-- Source passage follows --

The Ethanol industry has only responded tepidly to the Volumetric Ethanol Excise Tax Credit in the past, so why should it be renewed?
The U.S. ethanol industry is nearing a major deadline. The industry’s primary subsidy mechanism, the Volumetric Ethanol Excise Tax Credit (VEETC), is set to expire on December 31, 2010. Federal ethanol subsidies were worth roughly $5 billion in 2009, a figure large enough to create vigorous debate over their renewal. Some call the credits a boondoggle, others a vitally important lifeline for an industry still in its formative years.
Whichever it is, one has to wonder whether we as a country and as taxpayers are getting our money’s worth for it. All subsidies are intrinsically positive for the industries they support, of course. But how much of an impact is really felt by the industry, especially as compared to the cost to the taxpayer, is much harder to quantify.
This article will look at the history of subsidies and other government support mechanisms for the ethanol industry, and how they result in increased production, plant construction, and stock pricing. By lining up the dates of landmark legislation with several industry performance metrics, we are able to view the industry response in terms of production and growth, rather than rhetoric. Only pure-play ethanol company stocks are reviewed, represented here by Andersons, Inc. (ANDE), Pacific Ethanol (PEIX), BioFuel Energy Corp. (BIOF), and the now-defunct VeraSun Energy (VSE).
The data below is a limited snapshot, and cannot account for the myriad of variables that affect the ethanol industry. Supply-and-demand market conditions, economic climate, and even public perception impact businesses and investment decisions. While keeping this in mind, it is still striking how little of an effect the VEETC, by far the largest biofuel subsidy, has on the industry as a whole. Almost no metrics responded positively to key dates in the VEETC history, instead seeming to respond much more to direct producer incentives and production / use mandates.
History of Ethanol Incentives
The VEETC was enacted on October 22, 2004 with the American Jobs Creation Act, and set a $0.51/gallon credit for any blender of ethanol into the petroleum gasoline stream. It replaced a convoluted set of subsidies begun in 1979, with a partial federal tax exemption of gasoline blended with at least 10% ethanol (gasohol) by the Energy Tax Act. Fuel blender’s tax credits and a pure alcohol tax credit were subsequently added, achieving roughly the same goals, but available to smaller fuel blenders that were unable to receive the excise tax exemption. The VEETC streamlined this system and provided a single mechanism for subsidizing ethanol use. The 2008 Farm Bill reduced the VEETC credit to $0.45/gallon.
One other federal tax credit applied to ethanol, the Small Ethanol Producer Tax Credit. Enacted in 1990, this credit allowed plants producing less than 30 million gallon per year to receive a $0.10/gallon credit for the first 15 million gallons of fuel produced annually. The size of plants that can receive the tax credit was subsequently raised to 60 million gallons per year, though it still only applied to the first 15 million gallons of annual production. The Small Ethanol Producer Tax Credit also expires at the end of 2010. In addition, some 30 states have enacted their own biofuel incentive measures.

-- Source passage concluded --
-- Input follows --

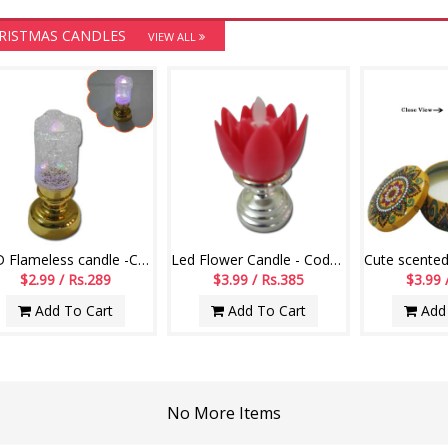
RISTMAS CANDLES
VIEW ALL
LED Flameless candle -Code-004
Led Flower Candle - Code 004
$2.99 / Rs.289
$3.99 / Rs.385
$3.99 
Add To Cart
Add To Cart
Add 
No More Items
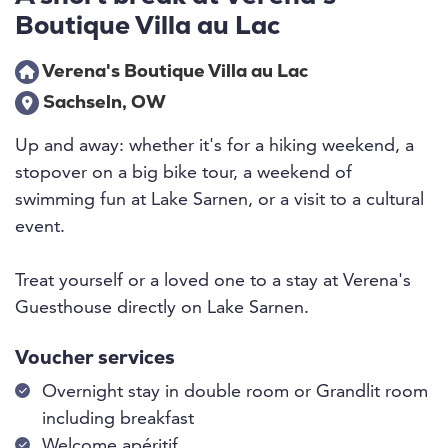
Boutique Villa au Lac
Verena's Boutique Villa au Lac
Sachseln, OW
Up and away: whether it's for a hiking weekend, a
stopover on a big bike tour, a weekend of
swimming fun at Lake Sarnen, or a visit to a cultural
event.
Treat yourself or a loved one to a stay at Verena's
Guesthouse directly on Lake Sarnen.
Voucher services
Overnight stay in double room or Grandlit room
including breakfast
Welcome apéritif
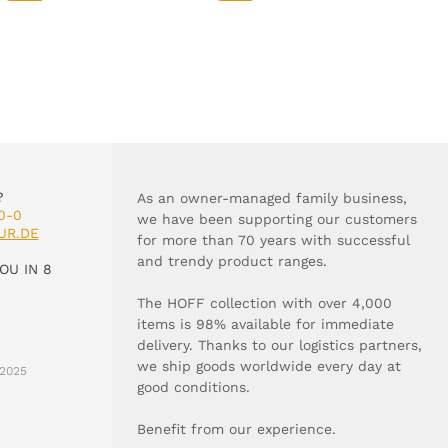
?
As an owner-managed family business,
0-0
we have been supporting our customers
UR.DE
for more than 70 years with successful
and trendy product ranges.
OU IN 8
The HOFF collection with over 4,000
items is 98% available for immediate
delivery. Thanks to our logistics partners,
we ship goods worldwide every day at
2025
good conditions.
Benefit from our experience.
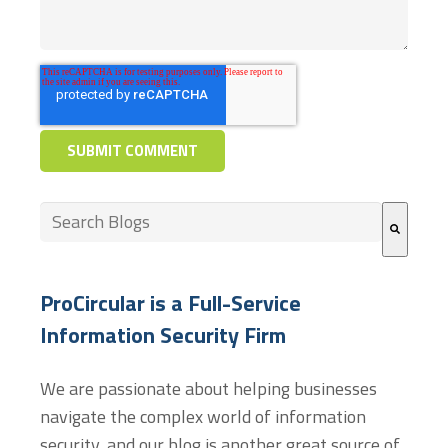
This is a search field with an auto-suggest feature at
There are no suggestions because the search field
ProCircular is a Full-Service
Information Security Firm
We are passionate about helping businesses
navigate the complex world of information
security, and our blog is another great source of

-- Input concluded --
-- Input follows --

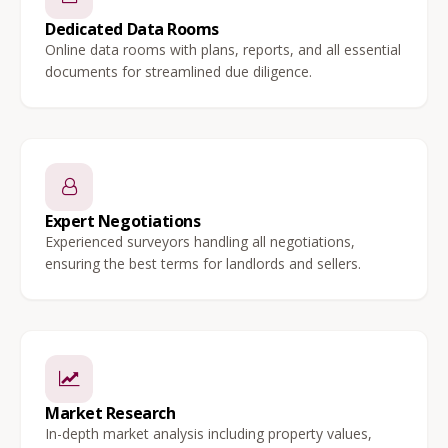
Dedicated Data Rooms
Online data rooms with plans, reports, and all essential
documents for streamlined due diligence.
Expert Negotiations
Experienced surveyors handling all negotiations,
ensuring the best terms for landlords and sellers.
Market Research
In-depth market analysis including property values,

-- Input concluded --

§ **Parts of the exercise**
**1.** In the listing, echo every line from the one with "RISTMAS CANDLES" to the one with "Welcome apéritif", both included, and leave out the pictures.
**2.** Proceed with the ethanol subsidy article, writing on from where it stops.
The ethanol subsidy article and the listing come from separate, unrelated sources.

§ **Responses in order**
**1.**
RISTMAS CANDLES
VIEW ALL
LED Flameless candle -Code-004
Led Flower Candle - Code 004
$2.99 / Rs.289
$3.99 / Rs.385
$3.99 
Add To Cart
Add To Cart
Add 
No More Items
Boutique Villa au Lac
Verena's Boutique Villa au Lac
Sachseln, OW
Up and away: whether it's for a hiking weekend, a
stopover on a big bike tour, a weekend of
swimming fun at Lake Sarnen, or a visit to a cultural
event.
Treat yourself or a loved one to a stay at Verena's
Guesthouse directly on Lake Sarnen.
Voucher services
Overnight stay in double room or Grandlit room
including breakfast
Welcome apéritif

**2.**
The federal government also uses non-monetary support mechanisms to assist the ethanol industry. Foremost amongst those is the Renewable Fuel Standard (RFS), enacted with the August 8, 2005 Energy Policy Act, and amended with the Energy Independence and Security Act, signed into law on December 19, 2007. RFS1 was the 2005 version, and mandated that specific minimum volumes of ethanol be blended with gasoline in the national fuel pool. Starting at 4 billion gallons in 2006, the RFS ramped up the minimum volume of ethanol that had to be blended with gasoline to 7.5 billion gallons by 2012. The industry grew much faster than expected, though, and in 2007 the RFS was amended (RFS2). This raised the minimum volume of corn ethanol blending to 15 billion gallons per year, and adds another 20 billion gallons of cellulosic ethanol, biodiesel, and other advanced renewable fuels by 2022.
Early Years of the Ethanol Industry
Ethanol production as a large-scale industry began in the 1970’s. Over 150 ethanol plants, mostly small on-farm distilleries, were built in response to the OPEC oil crisis and fuel prices spikes. However, many plants were going out of business by the end of the decade, and the first ethanol subsidy was installed in 1979 to support the flagging industry. While the volume of production steadily rose in the 1980’s and 1990’s, the excise taxes failed to stem the drop in plant numbers. By the mid-1980’s, there were less than 40 ethanol plants in the U.S. Figure 1 shows numbers of U.S. ethanol plants and production numbers from 1960-2000. Reliable ethanol production volumes were not tracked until 1980.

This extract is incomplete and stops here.